Старший помощник в рекордные пять секунд проковырял ладонь насквозь и завалился набок от болевого шока. Мировой змей грустно покосился на отстреленный хвост и погреб прочь, в глубины космоса.
В хижине пахло смолой, пылью и зверем. Сквозь занавешенные окна с трудом пробивался свет. Удалось разглядеть лишь гигантский силуэт под покрывалом на огромной старой кровати.
Сквозь шлемофон донеслись помехи. За стеной небольшой отряд охранял хижину, хотя никаких шансов против флуктуаций у них не было. Ни у кого в мире их не было, кроме Твари.
Ты справишься, ты сможешь, ты должна, у тебя всё получится, судьба мира на волоске и ещё куча патетичных фраз.
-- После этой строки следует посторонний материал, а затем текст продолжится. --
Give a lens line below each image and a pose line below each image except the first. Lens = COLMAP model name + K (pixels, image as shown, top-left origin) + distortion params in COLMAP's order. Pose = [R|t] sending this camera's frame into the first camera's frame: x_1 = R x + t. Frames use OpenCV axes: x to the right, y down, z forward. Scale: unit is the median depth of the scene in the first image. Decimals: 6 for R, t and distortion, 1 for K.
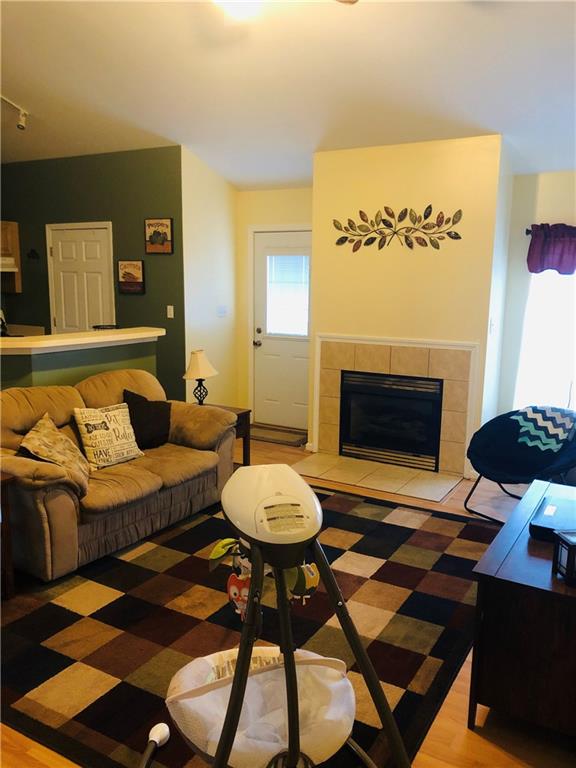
lens RADIAL K [[635.8, 0, 288.0], [0, 635.8, 384.0], [0, 0, 1]] dist [0.070473, -0.155719]
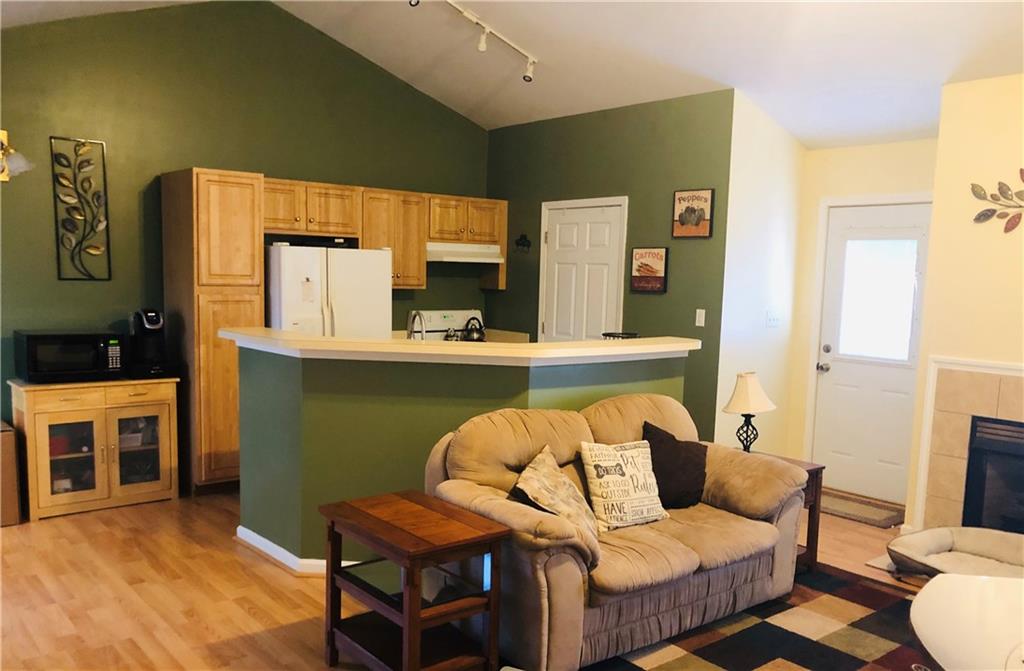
lens RADIAL K [[842.0, 0, 513.3], [0, 842.0, 366.9], [0, 0, 1]] dist [0.091874, -0.174909]
pose [[0.936549, 0.051973, -0.346661, -0.065411], [-0.072241, 0.996335, -0.045795, 0.001541], [0.343011, 0.067933, 0.936872, 0.049987]]
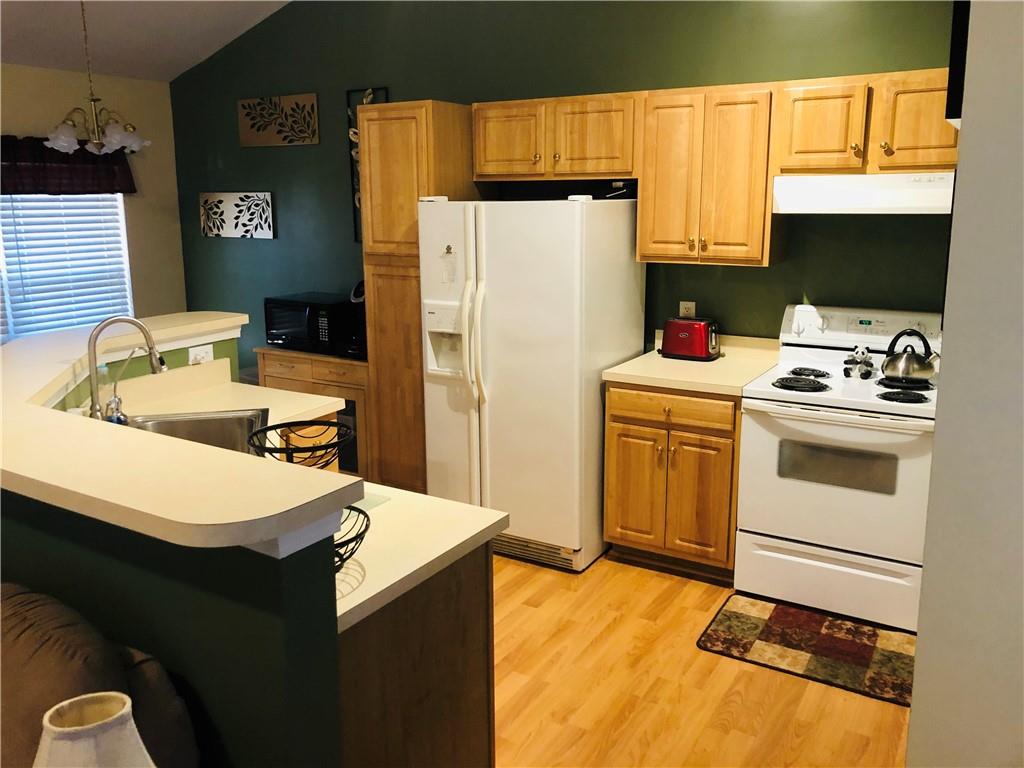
lens RADIAL K [[847.7, 0, 512.0], [0, 847.7, 384.0], [0, 0, 1]] dist [0.070473, -0.155719]
pose [[-0.028101, 0.204969, -0.978365, 0.079541], [-0.161230, 0.965007, 0.206801, -0.226658], [0.986517, 0.163553, 0.005930, 1.227889]]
Все они зазвучали искренне, когда лучшие умы планеты оказались бессильны перед волнами флуктуаций, которые неумолимо сходились к этой точке, уничтожая всё живое. Ещё сутки назад план Крис казался бредом, а сейчас превратился в последний шанс.
– Я принесла то, что ты просила, – сказала девушка.
Силуэт под покрывалом остался недвижим, но сквозь треск помех раздался голос Твари:
– Покажи.
Крис поставила контейнер на пол и открыла. Застывшие в полупрозрачном желе глазные яблоки; погруженный в питательный раствор нос; чуткие длинные пальцы с аккуратными ногтями; дрожащие от вибрации воздуха уши; влажный розоватый язык.
– Дура.
Судя по голосу, Тварь настолько устала, что тупость людей даже не вызывала у неё раздражения. Зато у Крис его хватало:
– Ты сказала, мы принесли! Ты сказала, что без этого и без тебя флуктуации пожрут всё, что осталось от мира. Ты сказала!
– Дура. Хочешь помочь? Покажи, что ты принесла.
– Да смотри уже!
Глаза словно выжгло огнём. Наступила тьма. Кромешная. Внешний мир утратил все очертания.
– Ты забрала мои глаза… – прошептала Крис. – Зачем?
– Чтобы лучше видеть, что ты принесла, дитя моё.
Казалось, Тварь мурлычет. Или скалится. Крис лишалась зрения, но обрела знание, чем всё должно кончиться.